French Rococo painter Jean-Antoine Watteau, Japanese woodblockprintmaker Katsushika Hokusai, and the Spanish master Pablo Picasso in his Blue Period all used the color extensively. However, the success of Prussian blue goes beyond its role as a pigment. In 1842, the English astronomer Sir John Herschel discovered that Prussian blue had a unique sensitivity to light, which could be manipulated to create copies of a single drawing. Herschel’s method of image reproduction proved invaluable to architects, who for the first time could easily create multiple versions of their building plans, aptly named “blueprints” after their Prussian blue coloring. In contemporary medicine, Prussian blue has a very different purpose: It’s delivered in pill form as an antidote to heavy-metal poisoning.
International Klein Blue
In the summer of 1947, French artist Yves Klein was just 19 years old, sitting on the beach with his friends Claude Pascal (who later became a poet) and Armand Fernandez (who later became an artist). As the story goes, the three of them began to brainstorm how they would divide up the world: Pascal would take the air, Fernandez would have the land, and Klein wanted the sky. Klein’s pursuit of the sky’s expansiveness would come to define his artistic career, and, in 1957, he began to work almost exclusively with the color blue. “Blue has no dimensions. It is beyond dimensions,” he once said. The artist began by spraypainting entire canvases, everyday objects, and casts of ancient sculptures with French Ultramarine, which had been invented about a century before. Working with a paint dealer in Paris, Klein created a matte version of ultramarine and patented his new method of pigment production under the name International Klein Blue, or IKB, in 1960.

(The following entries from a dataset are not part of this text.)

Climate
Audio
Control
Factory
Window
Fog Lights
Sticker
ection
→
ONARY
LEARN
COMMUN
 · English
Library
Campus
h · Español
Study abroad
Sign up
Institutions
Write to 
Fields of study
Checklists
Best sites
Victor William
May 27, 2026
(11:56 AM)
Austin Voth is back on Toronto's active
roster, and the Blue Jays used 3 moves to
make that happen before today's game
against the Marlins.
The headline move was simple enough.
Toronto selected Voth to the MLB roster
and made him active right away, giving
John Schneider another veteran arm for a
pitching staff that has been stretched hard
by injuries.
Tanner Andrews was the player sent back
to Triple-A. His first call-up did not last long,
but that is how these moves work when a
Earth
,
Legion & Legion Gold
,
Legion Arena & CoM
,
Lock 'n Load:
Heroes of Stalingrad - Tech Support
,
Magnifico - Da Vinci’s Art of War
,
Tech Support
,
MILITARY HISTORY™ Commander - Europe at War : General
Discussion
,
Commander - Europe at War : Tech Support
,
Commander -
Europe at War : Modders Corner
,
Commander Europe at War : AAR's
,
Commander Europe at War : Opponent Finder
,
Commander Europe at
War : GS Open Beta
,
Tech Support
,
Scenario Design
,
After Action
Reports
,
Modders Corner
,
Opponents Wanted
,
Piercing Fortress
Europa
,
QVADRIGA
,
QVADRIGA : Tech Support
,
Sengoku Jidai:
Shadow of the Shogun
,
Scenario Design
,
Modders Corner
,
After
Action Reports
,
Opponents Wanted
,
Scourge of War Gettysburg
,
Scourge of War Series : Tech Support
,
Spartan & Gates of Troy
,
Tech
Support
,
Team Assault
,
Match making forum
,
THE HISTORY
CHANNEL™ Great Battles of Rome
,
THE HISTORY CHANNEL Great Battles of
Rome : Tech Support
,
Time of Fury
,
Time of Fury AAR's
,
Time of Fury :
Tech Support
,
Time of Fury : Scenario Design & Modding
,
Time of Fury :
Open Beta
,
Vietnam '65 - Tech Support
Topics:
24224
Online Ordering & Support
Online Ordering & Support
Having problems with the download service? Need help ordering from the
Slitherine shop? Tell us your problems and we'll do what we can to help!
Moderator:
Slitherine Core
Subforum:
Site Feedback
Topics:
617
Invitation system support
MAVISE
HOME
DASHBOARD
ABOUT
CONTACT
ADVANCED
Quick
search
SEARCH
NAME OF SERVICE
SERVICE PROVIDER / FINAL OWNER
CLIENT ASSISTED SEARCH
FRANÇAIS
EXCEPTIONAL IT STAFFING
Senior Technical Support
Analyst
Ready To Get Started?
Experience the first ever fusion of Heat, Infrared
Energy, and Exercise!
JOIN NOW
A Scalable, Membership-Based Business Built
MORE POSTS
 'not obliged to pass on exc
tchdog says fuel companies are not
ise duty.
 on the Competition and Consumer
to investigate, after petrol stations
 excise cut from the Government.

While Klein is perhaps the most famous painter to riff on ultramarine, one of history’s most expensive pigments, he is far from the only one. Inspired by Klein, the filmmaker and author Derek Jarman created the moving picture Blue (1993), which projected the same shade of ultramarine blue for 75 minutes, punctuated by a haunting soundtrack of ticking clocks, choral singing, and poetry and storytelling recited by actors and Jarman himself. More recently, in his installation Seizure (2008/2013), the British artist Roger Hiorns covered an abandoned London apartment with bright blue crystals, while the German artist Katharina Fritsch presented Hahn/Cock (2013), a giant sculpture of a rooster painted bright ultramarine in Trafalgar Square.
A New Discovery: YInMn
Photo by Mas Subramanian.
Prussian blue is not the only blue pigment to be discovered by accident. In 2009, the chemist Mas Subramanian and his students at Oregon State University were investigating new materials that could be used for manufacturing electronics. A graduate student noticed that one of their samples turned a bright blue color when heated, to which Subramanian responded, “Luck favors the alert mind,” a quote from Louis Pasteur. They named the color YInMn blue, after its chemical makeup of yttrium, indium, and manganese, and they released the pigment for commercial use in June 2016. Durable, safe, and easy to produce, the color also has a cooling property, so it may be used in environmentally friendly roof construction in the future. Of course, Subramanian sent samples of the pigment to artists, too.